PhaedraIsMyName · 24/08/2014 12:14

It will be the Scottish government's job to support them.
That's the simple reality

Except that won't stop the "isnae fair" brigade expecting the UK to prop up Scotland's shipbuilding industry and whining about it when it doesn't happen.

Oh and as for the "building Scotland's own navy" comment. What a joke. Yes, let's waste billions on a Scottish navy and of course we'll have to have Scottish embassies worldwide too (packed full of Salmond's pals in the desirable locations)

PhaedraIsMyName · 24/08/2014 12:19

Re class sizes this is from official statistics.
How big are classes?
In 2006 the average Primary P1 class size was 23.1. The latest census (December 2013) shows a reduction to 21.2, an increase on the 2012 figure, 20.6. Secondary class size information is not generally collected.

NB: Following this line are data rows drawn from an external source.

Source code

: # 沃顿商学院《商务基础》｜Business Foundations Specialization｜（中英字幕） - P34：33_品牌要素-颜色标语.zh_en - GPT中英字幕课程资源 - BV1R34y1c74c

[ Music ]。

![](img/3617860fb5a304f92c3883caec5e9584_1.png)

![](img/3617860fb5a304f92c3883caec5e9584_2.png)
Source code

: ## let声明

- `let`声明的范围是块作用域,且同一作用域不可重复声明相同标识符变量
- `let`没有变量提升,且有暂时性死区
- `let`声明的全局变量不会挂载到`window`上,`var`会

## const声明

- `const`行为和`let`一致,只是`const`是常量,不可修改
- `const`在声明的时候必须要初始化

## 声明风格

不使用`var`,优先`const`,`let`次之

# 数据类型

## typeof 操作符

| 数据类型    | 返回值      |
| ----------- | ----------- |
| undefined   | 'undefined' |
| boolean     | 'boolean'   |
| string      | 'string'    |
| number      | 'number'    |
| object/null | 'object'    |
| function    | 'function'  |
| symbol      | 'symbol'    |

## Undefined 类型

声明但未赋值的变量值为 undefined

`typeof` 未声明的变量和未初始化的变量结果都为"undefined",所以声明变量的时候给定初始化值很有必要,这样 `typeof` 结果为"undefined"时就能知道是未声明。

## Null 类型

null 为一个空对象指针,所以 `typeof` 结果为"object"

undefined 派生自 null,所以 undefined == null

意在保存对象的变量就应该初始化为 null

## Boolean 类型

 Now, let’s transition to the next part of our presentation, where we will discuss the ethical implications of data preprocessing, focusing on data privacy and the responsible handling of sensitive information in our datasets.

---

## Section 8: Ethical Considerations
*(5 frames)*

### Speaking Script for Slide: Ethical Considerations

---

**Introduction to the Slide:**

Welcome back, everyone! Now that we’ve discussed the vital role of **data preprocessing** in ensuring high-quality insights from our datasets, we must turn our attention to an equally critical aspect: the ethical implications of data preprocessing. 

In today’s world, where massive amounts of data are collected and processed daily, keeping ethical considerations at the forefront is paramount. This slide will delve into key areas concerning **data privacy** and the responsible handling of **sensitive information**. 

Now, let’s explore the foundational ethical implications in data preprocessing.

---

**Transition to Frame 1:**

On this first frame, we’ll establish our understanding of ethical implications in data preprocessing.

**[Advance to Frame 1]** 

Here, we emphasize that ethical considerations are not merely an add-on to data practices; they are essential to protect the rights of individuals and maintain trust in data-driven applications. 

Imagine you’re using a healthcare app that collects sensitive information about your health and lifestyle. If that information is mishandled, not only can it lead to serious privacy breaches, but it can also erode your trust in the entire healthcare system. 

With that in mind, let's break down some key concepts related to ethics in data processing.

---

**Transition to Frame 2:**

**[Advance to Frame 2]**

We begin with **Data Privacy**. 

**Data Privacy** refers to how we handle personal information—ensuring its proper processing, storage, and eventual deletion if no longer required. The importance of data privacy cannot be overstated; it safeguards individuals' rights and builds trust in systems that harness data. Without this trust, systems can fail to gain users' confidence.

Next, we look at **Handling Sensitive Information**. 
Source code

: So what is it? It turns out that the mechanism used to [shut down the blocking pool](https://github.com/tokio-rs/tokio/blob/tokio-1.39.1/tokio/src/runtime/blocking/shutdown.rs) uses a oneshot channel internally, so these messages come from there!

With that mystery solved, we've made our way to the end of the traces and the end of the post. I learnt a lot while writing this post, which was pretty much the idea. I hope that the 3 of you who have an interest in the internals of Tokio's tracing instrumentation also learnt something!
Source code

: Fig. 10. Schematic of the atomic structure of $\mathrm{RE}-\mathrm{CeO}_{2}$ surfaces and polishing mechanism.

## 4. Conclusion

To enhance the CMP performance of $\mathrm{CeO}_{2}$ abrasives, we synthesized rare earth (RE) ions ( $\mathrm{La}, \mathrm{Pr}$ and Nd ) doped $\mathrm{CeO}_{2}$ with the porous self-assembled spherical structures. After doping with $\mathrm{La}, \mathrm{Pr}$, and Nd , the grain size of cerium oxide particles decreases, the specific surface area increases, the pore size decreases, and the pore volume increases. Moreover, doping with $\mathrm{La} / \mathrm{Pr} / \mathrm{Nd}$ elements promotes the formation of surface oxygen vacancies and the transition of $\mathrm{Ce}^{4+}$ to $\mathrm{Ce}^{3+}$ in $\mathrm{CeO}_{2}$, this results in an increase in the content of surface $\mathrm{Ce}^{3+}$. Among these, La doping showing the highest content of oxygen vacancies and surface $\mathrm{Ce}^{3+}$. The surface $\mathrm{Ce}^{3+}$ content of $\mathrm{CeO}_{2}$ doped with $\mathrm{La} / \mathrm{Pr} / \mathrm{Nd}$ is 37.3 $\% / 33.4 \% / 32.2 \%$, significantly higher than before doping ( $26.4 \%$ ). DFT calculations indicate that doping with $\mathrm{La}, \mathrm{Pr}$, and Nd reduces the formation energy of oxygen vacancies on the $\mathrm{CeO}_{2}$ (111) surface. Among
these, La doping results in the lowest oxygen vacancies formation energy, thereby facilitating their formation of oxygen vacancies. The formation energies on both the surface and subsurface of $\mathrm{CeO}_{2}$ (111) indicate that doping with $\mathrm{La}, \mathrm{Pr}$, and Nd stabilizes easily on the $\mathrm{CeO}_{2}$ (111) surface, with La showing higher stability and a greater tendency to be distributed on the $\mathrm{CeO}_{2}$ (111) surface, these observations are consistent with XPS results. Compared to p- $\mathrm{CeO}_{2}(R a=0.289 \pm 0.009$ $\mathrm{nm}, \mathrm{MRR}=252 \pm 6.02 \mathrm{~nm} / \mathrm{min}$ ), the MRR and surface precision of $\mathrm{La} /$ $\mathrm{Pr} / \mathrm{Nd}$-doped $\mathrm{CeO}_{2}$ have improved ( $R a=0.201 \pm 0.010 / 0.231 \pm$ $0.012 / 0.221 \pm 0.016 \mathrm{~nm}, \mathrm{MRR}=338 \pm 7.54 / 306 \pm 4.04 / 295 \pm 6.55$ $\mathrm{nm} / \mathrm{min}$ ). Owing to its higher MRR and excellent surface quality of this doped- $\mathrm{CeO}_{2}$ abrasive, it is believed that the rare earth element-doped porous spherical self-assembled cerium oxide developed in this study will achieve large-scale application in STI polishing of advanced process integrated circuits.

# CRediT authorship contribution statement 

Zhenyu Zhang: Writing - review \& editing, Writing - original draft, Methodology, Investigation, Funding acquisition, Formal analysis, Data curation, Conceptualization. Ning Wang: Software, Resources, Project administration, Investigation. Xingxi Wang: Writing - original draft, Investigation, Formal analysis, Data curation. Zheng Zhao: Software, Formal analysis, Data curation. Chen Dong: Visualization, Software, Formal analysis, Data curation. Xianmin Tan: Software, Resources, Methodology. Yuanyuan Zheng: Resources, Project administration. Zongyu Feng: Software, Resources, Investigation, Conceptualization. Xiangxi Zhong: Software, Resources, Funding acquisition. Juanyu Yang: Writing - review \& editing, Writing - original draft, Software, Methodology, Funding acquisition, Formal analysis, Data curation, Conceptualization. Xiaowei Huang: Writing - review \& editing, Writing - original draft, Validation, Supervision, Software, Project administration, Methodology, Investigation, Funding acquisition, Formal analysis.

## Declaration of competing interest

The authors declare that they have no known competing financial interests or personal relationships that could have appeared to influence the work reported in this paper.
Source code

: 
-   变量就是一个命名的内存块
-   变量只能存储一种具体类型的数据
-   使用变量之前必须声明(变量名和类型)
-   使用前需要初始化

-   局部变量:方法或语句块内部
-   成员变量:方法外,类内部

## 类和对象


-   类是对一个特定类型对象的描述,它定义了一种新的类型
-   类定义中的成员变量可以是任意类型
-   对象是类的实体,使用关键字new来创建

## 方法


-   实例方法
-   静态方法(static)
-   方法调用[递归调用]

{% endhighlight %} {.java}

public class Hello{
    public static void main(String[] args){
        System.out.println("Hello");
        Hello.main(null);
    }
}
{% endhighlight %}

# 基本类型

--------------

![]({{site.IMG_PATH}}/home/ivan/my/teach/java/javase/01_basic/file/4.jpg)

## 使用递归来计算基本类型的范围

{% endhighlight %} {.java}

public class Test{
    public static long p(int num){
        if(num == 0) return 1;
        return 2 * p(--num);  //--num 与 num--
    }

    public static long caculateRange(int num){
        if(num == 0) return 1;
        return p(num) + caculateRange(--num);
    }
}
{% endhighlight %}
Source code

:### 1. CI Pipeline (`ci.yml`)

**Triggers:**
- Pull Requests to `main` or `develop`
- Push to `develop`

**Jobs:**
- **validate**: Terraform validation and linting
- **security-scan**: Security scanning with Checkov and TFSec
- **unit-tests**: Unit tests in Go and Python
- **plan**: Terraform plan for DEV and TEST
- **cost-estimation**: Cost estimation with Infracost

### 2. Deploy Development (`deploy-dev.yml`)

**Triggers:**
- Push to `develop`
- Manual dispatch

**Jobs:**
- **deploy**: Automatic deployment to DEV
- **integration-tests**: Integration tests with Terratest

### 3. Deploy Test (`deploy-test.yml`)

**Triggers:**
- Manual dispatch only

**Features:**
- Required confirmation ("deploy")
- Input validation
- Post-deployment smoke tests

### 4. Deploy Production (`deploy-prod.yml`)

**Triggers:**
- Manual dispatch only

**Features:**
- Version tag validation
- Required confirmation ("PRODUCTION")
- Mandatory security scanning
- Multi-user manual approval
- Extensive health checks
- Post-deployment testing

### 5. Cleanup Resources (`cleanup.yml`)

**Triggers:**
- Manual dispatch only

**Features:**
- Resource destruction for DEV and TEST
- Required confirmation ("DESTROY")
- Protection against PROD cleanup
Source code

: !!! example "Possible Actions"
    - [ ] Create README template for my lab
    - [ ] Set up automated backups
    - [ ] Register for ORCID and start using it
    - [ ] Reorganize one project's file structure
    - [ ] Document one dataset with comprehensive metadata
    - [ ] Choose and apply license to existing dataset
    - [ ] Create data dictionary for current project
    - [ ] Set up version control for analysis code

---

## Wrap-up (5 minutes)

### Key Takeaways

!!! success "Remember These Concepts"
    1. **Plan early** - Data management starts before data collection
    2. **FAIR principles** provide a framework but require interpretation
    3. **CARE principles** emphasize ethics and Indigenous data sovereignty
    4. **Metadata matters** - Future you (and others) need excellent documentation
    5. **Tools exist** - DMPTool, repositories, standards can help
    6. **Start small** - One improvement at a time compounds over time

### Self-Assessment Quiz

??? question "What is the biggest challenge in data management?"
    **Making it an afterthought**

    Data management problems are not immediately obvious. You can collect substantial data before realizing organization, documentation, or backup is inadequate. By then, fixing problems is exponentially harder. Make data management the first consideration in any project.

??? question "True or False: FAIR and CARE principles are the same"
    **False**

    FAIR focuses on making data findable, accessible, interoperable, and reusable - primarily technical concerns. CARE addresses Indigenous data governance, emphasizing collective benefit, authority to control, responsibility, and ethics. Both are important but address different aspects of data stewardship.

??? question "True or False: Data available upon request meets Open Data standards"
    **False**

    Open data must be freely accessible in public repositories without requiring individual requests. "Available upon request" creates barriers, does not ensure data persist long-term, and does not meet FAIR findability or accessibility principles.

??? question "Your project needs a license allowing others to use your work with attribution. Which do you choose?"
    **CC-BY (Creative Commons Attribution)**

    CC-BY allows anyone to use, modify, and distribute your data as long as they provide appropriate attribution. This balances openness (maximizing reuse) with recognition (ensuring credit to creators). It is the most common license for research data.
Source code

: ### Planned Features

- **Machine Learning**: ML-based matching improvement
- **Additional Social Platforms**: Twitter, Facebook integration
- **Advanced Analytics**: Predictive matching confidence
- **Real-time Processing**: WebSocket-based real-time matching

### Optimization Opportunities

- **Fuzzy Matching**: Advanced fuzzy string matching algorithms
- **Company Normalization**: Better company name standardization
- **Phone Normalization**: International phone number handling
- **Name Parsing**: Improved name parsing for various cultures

And that is an average figure. Scotland has lots of tiny rural primary schools which will keep the average figure down.

Snapespotions · 24/08/2014 12:24

And that is an average figure. Scotland has lots of tiny rural primary schools which will keep the average figure down.

Yes, DNephew's P1 class in an Edinburgh primary was around 30 kids. Popular school though, so might not be typical.

PhaedraIsMyName · 24/08/2014 12:25

Edinburgh's primary school class sizes on the rise

gu.com/p/2kd54

And in Edinburgh increasing despite the fact Edinburgh is relieved of the burden of educating 25% of its school age population by the private schools.

JudysPriest · 24/08/2014 12:26

Not keen to give out my location but we are within 40 mins of Glasgow and in a city.

StatisticallyChallenged · 24/08/2014 12:28

Edinburgh school situation is a joke, close a bunch of schools despite rising birth rates then end up with overflowing schools where they have to build on the playground or teach children in halls, libraries or corridors.

chocoluvva · 24/08/2014 12:38

Apparently there were fewer teachers last year than in previous years.

SquirrelledAway · 24/08/2014 12:44

Scottish primary school class sizes are capped at 25 for P1, 30 for P2 and P3, and 33 for P4 to P7, and 25 for any composite classes. Our primary is running at full capacity, and is struggling to accommodate pupils for lunchtime.

Chunderella · 24/08/2014 13:11

This reply has been deleted

Message withdrawn at poster's request.